■ **YOUR ASSIGNMENT**
In the entries below, find every line with "sprout" and copy it.

Collected data
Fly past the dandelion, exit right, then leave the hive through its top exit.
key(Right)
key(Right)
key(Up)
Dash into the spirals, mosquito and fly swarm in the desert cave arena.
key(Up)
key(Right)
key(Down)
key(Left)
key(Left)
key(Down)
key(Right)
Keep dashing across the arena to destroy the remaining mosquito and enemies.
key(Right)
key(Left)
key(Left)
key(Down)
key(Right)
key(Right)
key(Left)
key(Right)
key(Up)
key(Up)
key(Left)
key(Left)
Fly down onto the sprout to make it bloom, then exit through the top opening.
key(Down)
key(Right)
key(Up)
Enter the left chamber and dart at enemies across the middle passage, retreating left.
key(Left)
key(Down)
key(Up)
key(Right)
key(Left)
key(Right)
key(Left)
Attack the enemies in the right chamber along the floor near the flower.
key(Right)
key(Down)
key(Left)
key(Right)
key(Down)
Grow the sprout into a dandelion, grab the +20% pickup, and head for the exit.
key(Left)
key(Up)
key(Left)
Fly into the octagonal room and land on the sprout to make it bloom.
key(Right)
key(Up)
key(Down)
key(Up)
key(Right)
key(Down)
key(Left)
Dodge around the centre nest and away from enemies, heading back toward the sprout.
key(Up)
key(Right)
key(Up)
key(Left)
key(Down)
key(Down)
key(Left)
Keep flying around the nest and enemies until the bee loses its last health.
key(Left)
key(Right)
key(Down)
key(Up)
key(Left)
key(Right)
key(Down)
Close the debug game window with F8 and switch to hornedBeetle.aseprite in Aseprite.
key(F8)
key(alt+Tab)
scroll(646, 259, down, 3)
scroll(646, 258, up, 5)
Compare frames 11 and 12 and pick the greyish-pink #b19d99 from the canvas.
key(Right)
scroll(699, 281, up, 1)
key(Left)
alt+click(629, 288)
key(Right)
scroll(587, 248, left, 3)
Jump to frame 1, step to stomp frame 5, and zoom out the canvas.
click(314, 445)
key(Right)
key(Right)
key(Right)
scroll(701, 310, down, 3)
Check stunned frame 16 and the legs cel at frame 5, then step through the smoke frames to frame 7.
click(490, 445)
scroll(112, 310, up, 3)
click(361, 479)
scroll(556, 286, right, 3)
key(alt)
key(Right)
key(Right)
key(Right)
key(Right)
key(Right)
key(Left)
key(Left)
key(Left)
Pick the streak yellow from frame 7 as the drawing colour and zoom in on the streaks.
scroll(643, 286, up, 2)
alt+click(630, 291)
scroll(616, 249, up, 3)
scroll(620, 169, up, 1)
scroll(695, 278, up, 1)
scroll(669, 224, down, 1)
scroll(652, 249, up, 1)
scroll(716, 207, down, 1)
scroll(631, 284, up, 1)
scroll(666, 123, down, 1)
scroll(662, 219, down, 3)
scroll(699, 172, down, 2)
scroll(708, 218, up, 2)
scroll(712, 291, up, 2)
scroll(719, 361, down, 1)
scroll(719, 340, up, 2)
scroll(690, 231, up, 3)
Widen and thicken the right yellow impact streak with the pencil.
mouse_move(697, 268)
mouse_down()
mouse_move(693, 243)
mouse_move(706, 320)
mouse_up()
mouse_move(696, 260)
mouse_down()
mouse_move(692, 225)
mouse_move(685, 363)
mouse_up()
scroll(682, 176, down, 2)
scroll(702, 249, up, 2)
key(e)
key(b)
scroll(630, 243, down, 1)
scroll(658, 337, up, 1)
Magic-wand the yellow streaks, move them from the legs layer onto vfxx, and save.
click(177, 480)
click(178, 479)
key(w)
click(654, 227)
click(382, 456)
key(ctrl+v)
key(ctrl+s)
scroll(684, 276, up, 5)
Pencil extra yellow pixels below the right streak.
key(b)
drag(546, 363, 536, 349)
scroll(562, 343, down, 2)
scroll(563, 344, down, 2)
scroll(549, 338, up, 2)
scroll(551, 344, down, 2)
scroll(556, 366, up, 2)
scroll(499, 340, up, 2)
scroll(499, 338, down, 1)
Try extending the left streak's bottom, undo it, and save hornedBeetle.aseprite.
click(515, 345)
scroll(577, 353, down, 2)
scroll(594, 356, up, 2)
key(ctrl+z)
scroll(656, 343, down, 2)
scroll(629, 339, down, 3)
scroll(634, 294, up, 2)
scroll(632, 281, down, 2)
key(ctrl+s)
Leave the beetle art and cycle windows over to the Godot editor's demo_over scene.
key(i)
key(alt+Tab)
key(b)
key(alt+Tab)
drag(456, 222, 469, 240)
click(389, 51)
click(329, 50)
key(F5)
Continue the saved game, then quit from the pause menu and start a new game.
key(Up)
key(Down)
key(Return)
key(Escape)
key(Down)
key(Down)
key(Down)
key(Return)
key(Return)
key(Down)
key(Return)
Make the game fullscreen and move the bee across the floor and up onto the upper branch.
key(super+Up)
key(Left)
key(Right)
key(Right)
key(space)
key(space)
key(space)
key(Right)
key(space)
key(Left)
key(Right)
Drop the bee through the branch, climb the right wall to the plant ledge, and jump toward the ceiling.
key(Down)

■ **TASK SOLUTION**
Fly down onto the sprout to make it bloom, then exit through the top opening.
Grow the sprout into a dandelion, grab the +20% pickup, and head for the exit.
Fly into the octagonal room and land on the sprout to make it bloom.
Dodge around the centre nest and away from enemies, heading back toward the sprout.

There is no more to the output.